__INPUT MATERIAL__:

☆ ☆ ☆ ☆ ☆ ☆ ☆

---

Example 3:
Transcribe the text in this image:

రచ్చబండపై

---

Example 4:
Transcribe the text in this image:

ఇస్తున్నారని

☆ ☆ ☆ ☆ ☆ ☆ ☆

__TASK GOAL__:
Type out all of the records again, exactly.

__FINISHED TASK__:
---

Example 3:
Transcribe the text in this image:

రచ్చబండపై

---

Example 4:
Transcribe the text in this image:

ఇస్తున్నారని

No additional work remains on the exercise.